I think this concept something that is not actually surprising to the audience. It's been touched on many times before as far back as Larry Niven's Man of Steel, Woman of Kleenex and most recently and relevantly in the Superman Returns movie when he tries to grab a falling airplane and rips the wing off.
Theory's jokes aren't bad--but they aren't deep either. I see no evidence that it shows an insightful understanding of comics (say in the way Quentin Tarantino periodically does. The characters play World of Warcraft--but I don't see any serious in-jokes there.

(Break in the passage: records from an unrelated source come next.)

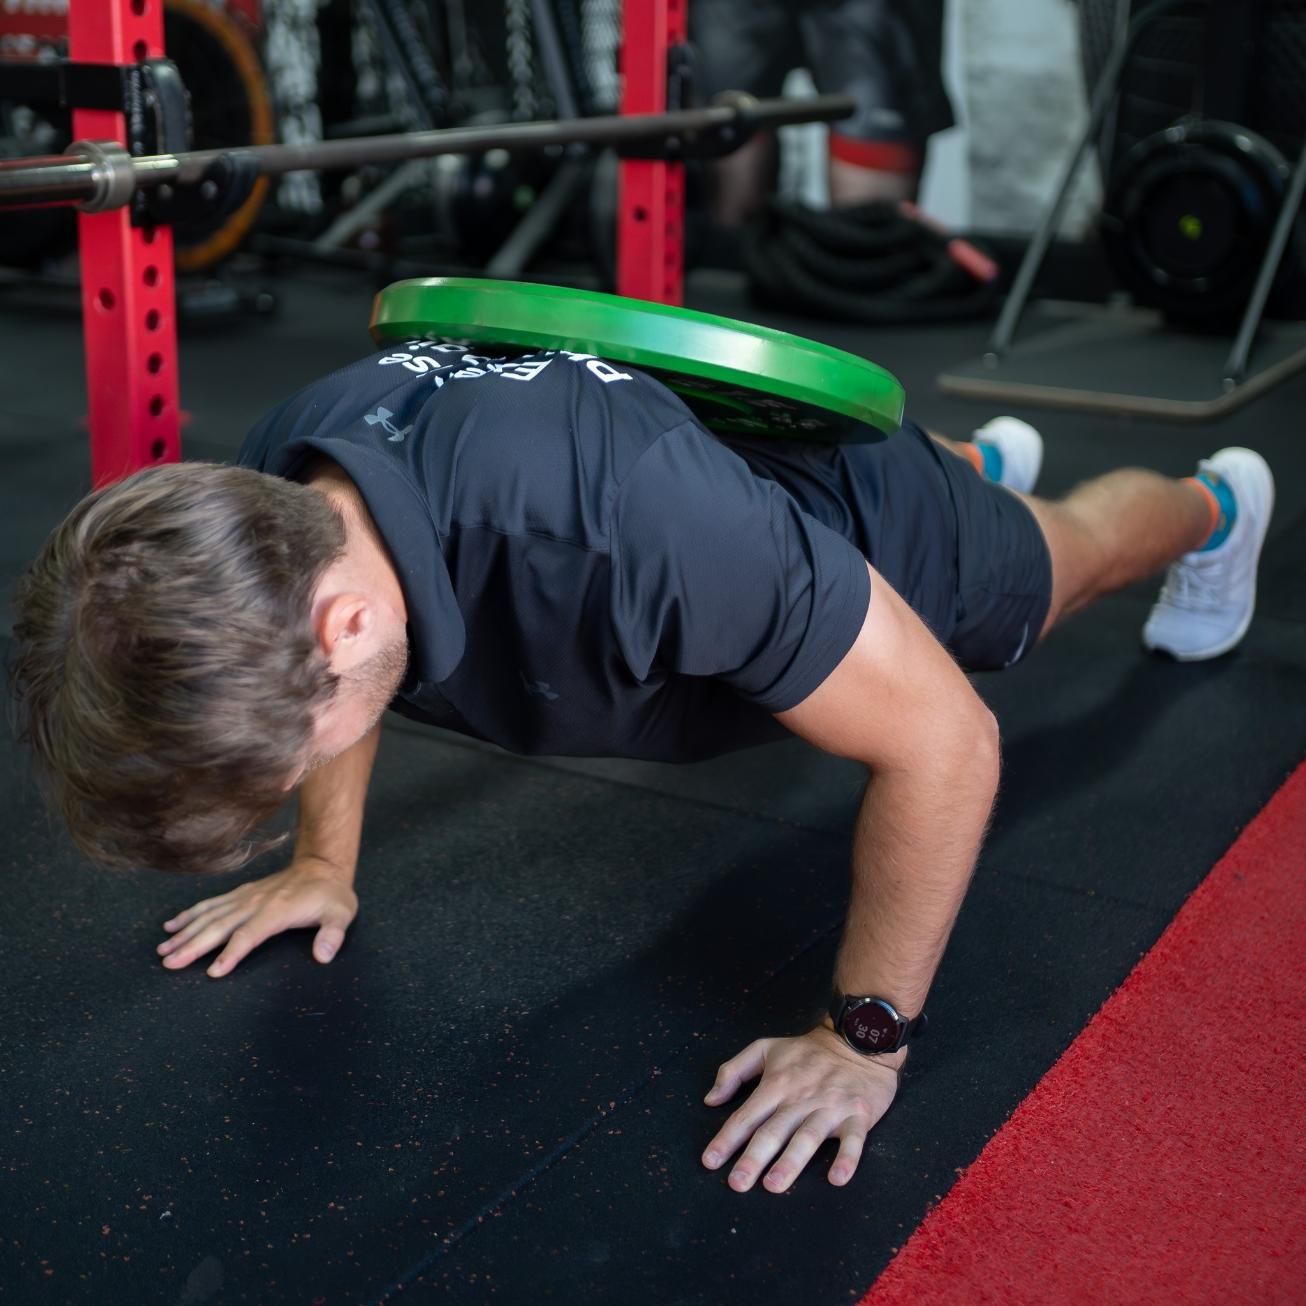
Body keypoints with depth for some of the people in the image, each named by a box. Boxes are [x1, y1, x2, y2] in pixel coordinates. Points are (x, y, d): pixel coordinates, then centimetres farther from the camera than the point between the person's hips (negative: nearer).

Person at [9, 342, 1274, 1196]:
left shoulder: (620, 528, -53)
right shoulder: (264, 505, -32)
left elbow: (944, 737, -40)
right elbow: (314, 667, -5)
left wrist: (863, 1039, -32)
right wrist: (323, 863, -5)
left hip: (880, 525, -4)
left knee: (1056, 551, 31)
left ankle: (1212, 502, 65)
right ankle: (985, 455, 75)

Now it's probably true that Theory wouldn't be "better" if it were stuffed with jokes only serious aficionados would get--that's not the point. The point is that if you are going to make a comedy about super-smart ultra-geeks if you are aiming for a wide audience you are probably going to have to dial it down so much that it becomes scenery rather than selling point. Theory knows only a little more about super-genius geeks as Three's Company knew about same-sex couples.